# [Try it]
Please return the full listing word for word, leaving out any pictures.

# [Input data]
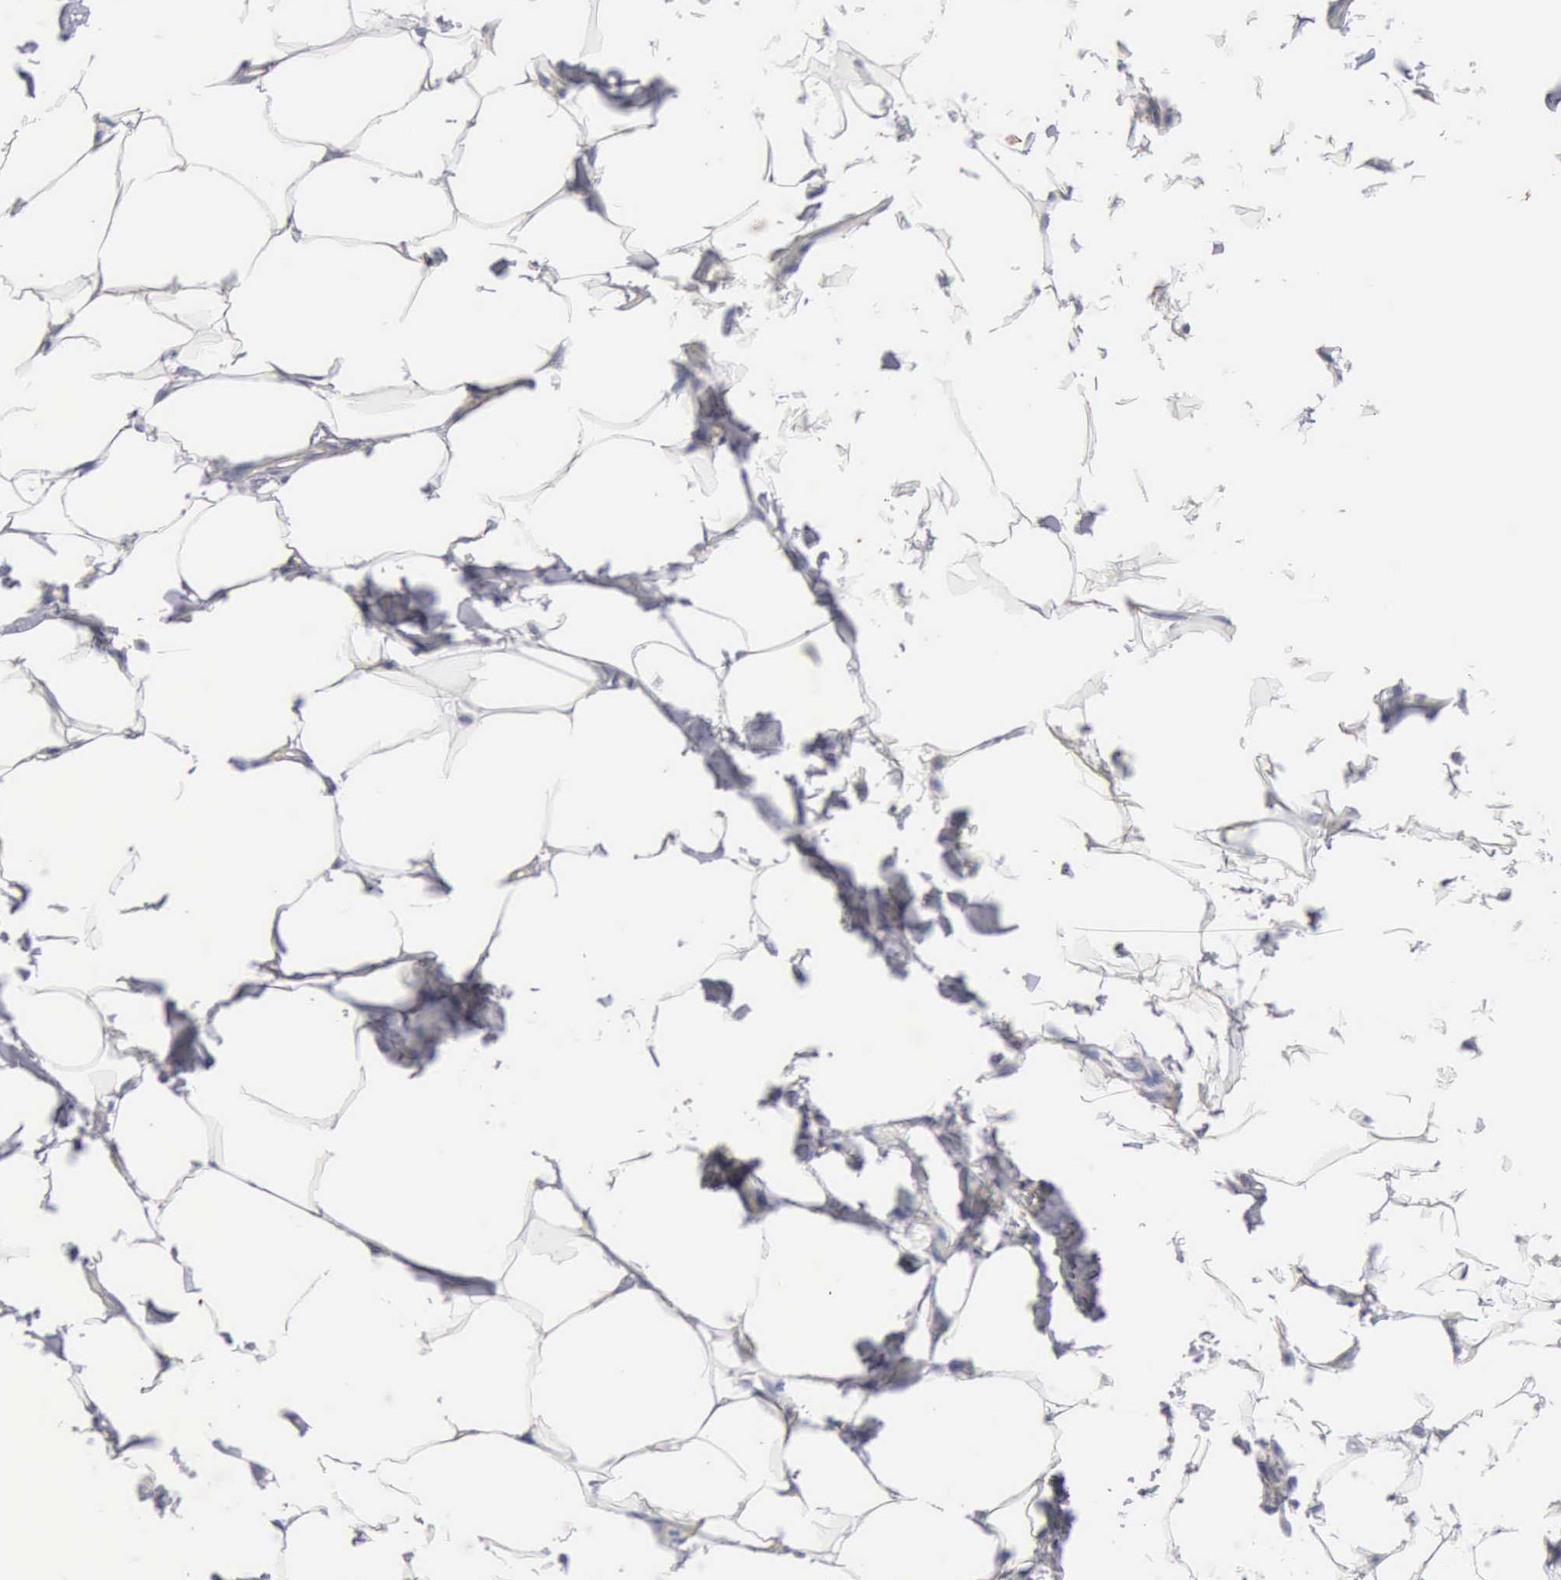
{"staining": {"intensity": "negative", "quantity": "none", "location": "none"}, "tissue": "adipose tissue", "cell_type": "Adipocytes", "image_type": "normal", "snomed": [{"axis": "morphology", "description": "Normal tissue, NOS"}, {"axis": "topography", "description": "Vascular tissue"}], "caption": "Micrograph shows no protein positivity in adipocytes of benign adipose tissue.", "gene": "KRT5", "patient": {"sex": "male", "age": 41}}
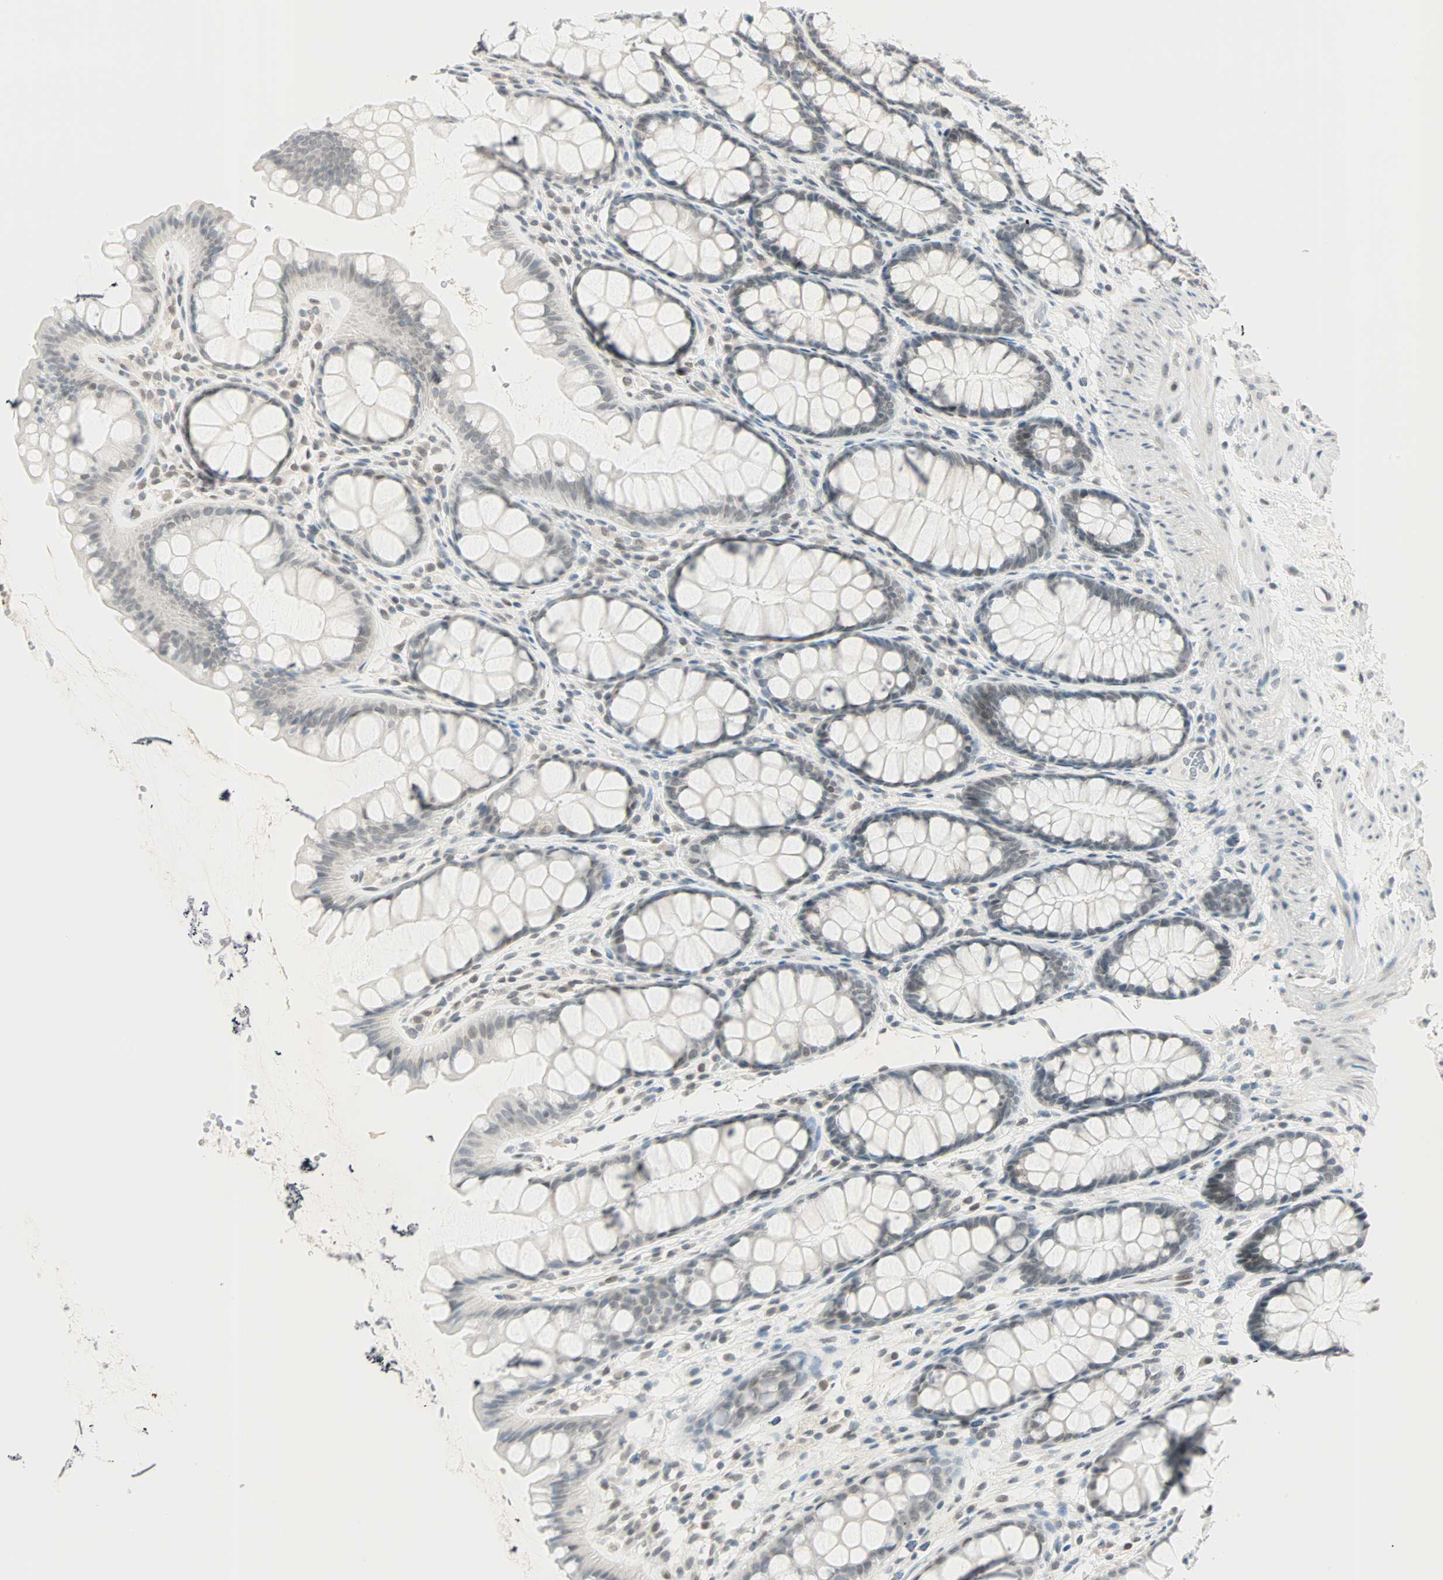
{"staining": {"intensity": "negative", "quantity": "none", "location": "none"}, "tissue": "colon", "cell_type": "Endothelial cells", "image_type": "normal", "snomed": [{"axis": "morphology", "description": "Normal tissue, NOS"}, {"axis": "topography", "description": "Colon"}], "caption": "IHC of benign human colon reveals no staining in endothelial cells. (DAB (3,3'-diaminobenzidine) immunohistochemistry (IHC), high magnification).", "gene": "BCAN", "patient": {"sex": "female", "age": 55}}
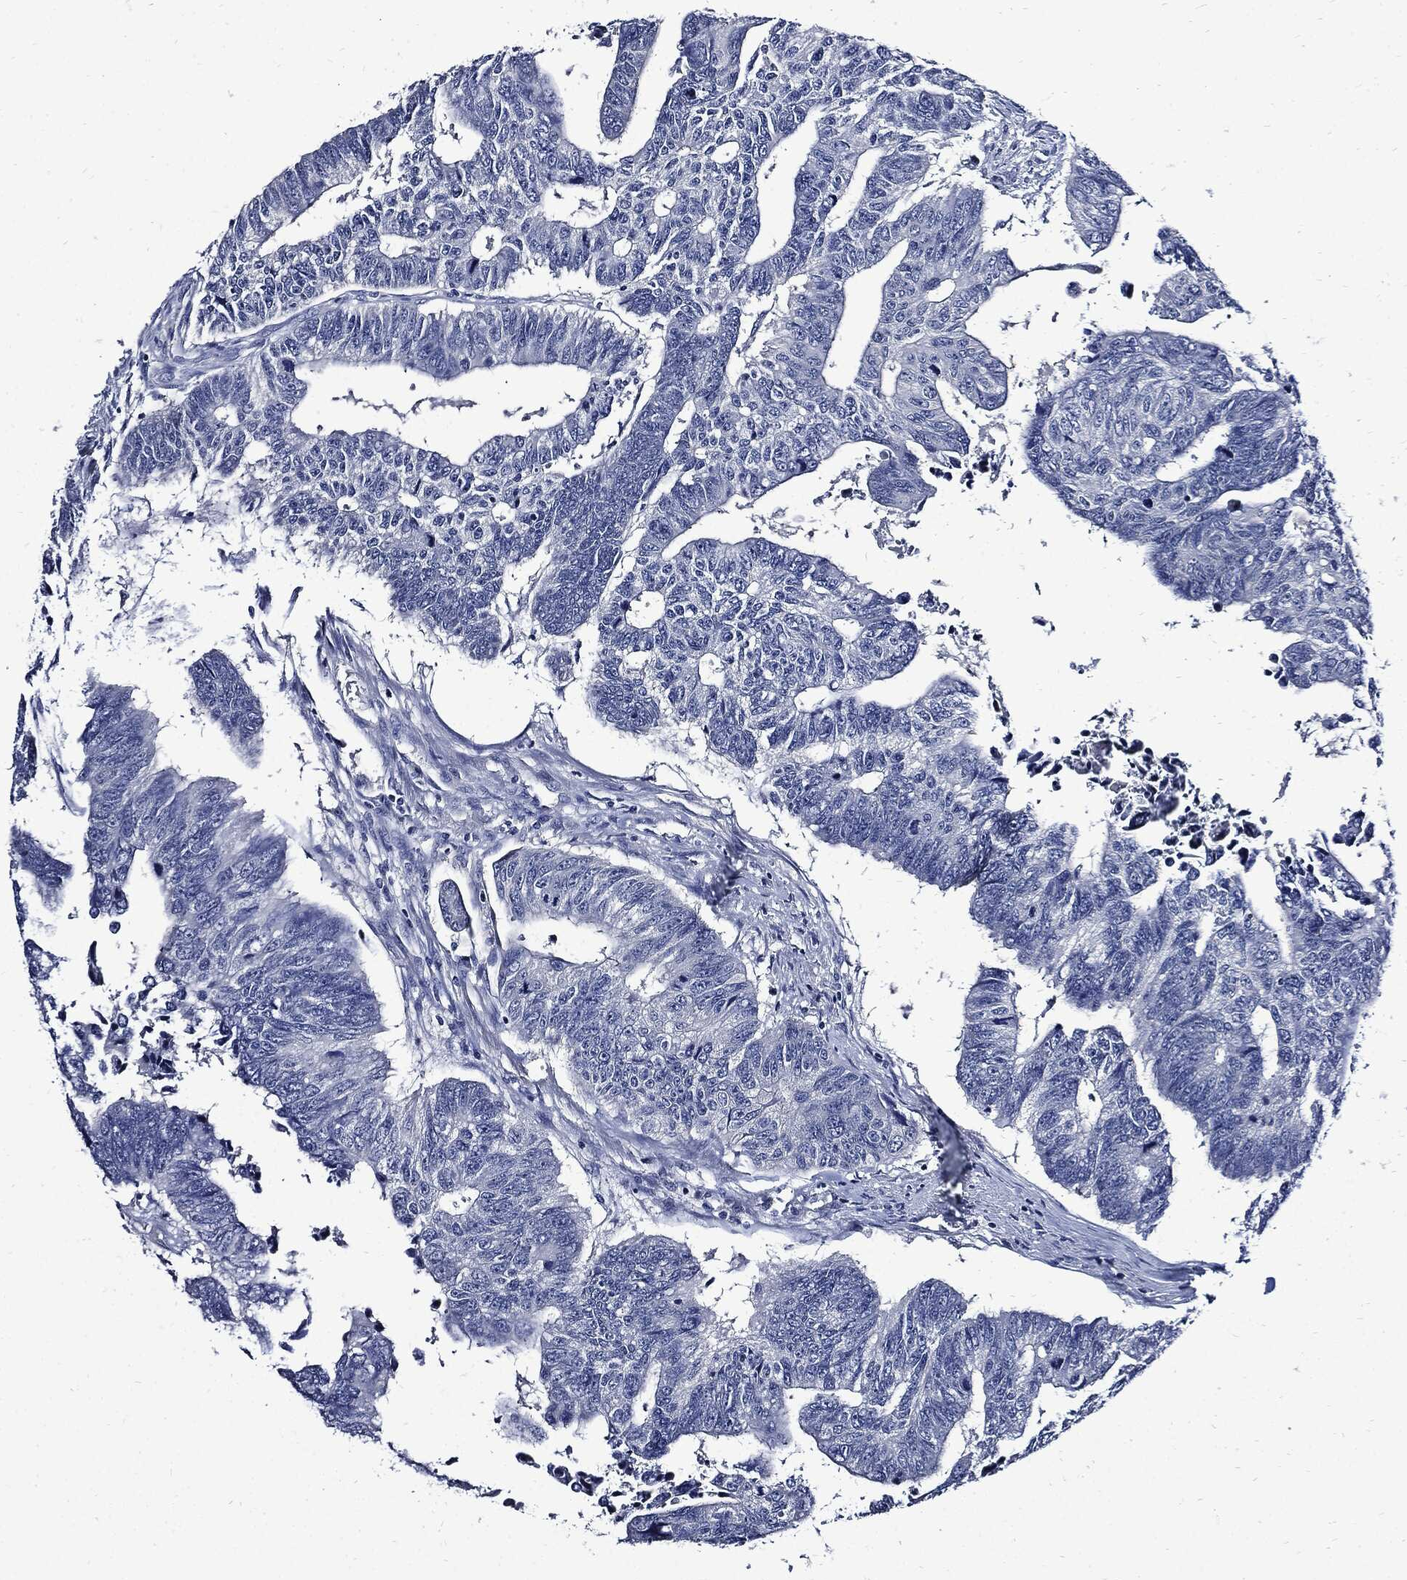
{"staining": {"intensity": "negative", "quantity": "none", "location": "none"}, "tissue": "colorectal cancer", "cell_type": "Tumor cells", "image_type": "cancer", "snomed": [{"axis": "morphology", "description": "Adenocarcinoma, NOS"}, {"axis": "topography", "description": "Rectum"}], "caption": "Tumor cells show no significant positivity in adenocarcinoma (colorectal). (DAB immunohistochemistry, high magnification).", "gene": "CPE", "patient": {"sex": "female", "age": 85}}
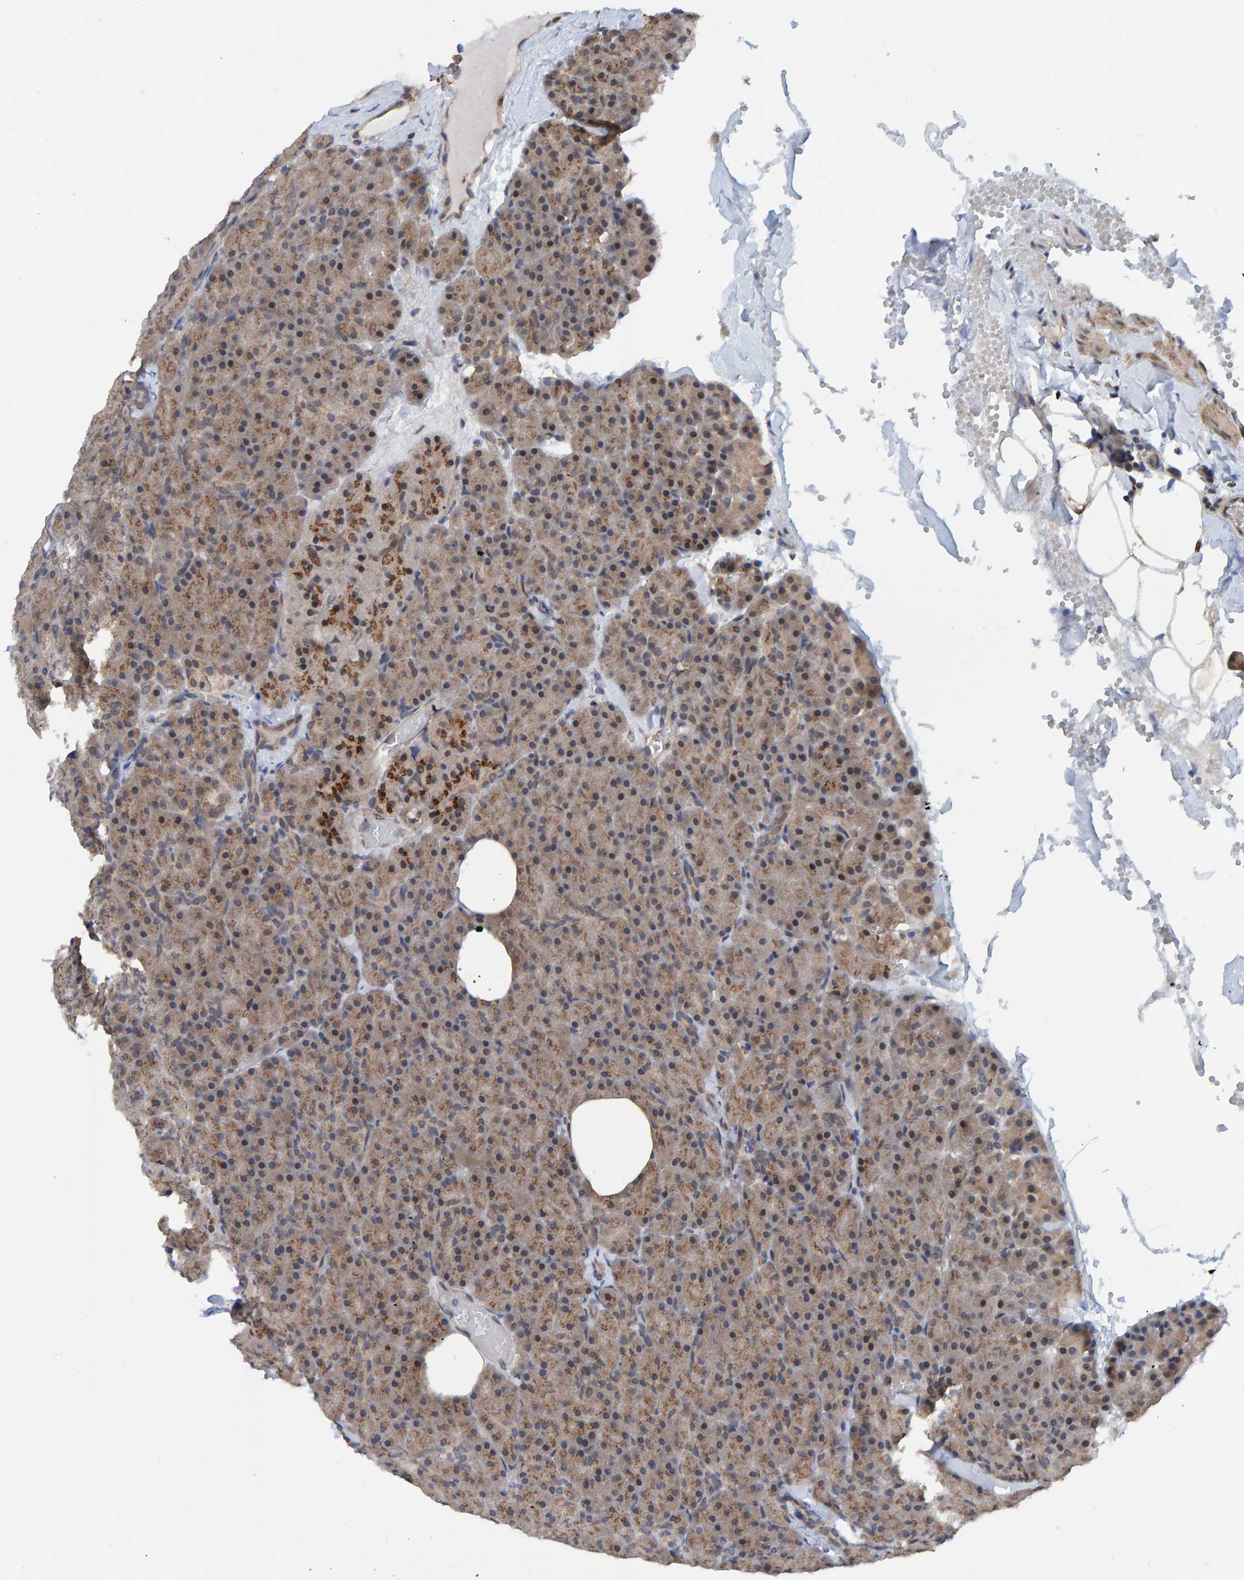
{"staining": {"intensity": "weak", "quantity": ">75%", "location": "cytoplasmic/membranous"}, "tissue": "pancreas", "cell_type": "Exocrine glandular cells", "image_type": "normal", "snomed": [{"axis": "morphology", "description": "Normal tissue, NOS"}, {"axis": "morphology", "description": "Carcinoid, malignant, NOS"}, {"axis": "topography", "description": "Pancreas"}], "caption": "Benign pancreas was stained to show a protein in brown. There is low levels of weak cytoplasmic/membranous positivity in approximately >75% of exocrine glandular cells.", "gene": "SCRN2", "patient": {"sex": "female", "age": 35}}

# [Answer for the task]
{"staining": {"intensity": "negative", "quantity": "none", "location": "none"}, "tissue": "adipose tissue", "cell_type": "Adipocytes", "image_type": "normal", "snomed": [{"axis": "morphology", "description": "Normal tissue, NOS"}, {"axis": "topography", "description": "Vascular tissue"}], "caption": "Micrograph shows no protein positivity in adipocytes of benign adipose tissue.", "gene": "KRT5", "patient": {"sex": "male", "age": 41}}
{"staining": {"intensity": "negative", "quantity": "none", "location": "none"}, "tissue": "colon", "cell_type": "Endothelial cells", "image_type": "normal", "snomed": [{"axis": "morphology", "description": "Normal tissue, NOS"}, {"axis": "topography", "description": "Colon"}], "caption": "IHC of benign human colon reveals no staining in endothelial cells. (DAB (3,3'-diaminobenzidine) immunohistochemistry (IHC), high magnification).", "gene": "BCAN", "patient": {"sex": "female", "age": 55}}
{"staining": {"intensity": "negative", "quantity": "none", "location": "none"}, "tissue": "colorectal cancer", "cell_type": "Tumor cells", "image_type": "cancer", "snomed": [{"axis": "morphology", "description": "Adenocarcinoma, NOS"}, {"axis": "topography", "description": "Rectum"}], "caption": "Tumor cells show no significant positivity in adenocarcinoma (colorectal). (DAB immunohistochemistry, high magnification).", "gene": "CPE", "patient": {"sex": "female", "age": 85}}
{"staining": {"intensity": "weak", "quantity": ">75%", "location": "cytoplasmic/membranous"}, "tissue": "pancreas", "cell_type": "Exocrine glandular cells", "image_type": "normal", "snomed": [{"axis": "morphology", "description": "Normal tissue, NOS"}, {"axis": "morphology", "description": "Carcinoid, malignant, NOS"}, {"axis": "topography", "description": "Pancreas"}], "caption": "Benign pancreas was stained to show a protein in brown. There is low levels of weak cytoplasmic/membranous positivity in approximately >75% of exocrine glandular cells.", "gene": "SCRN2", "patient": {"sex": "female", "age": 35}}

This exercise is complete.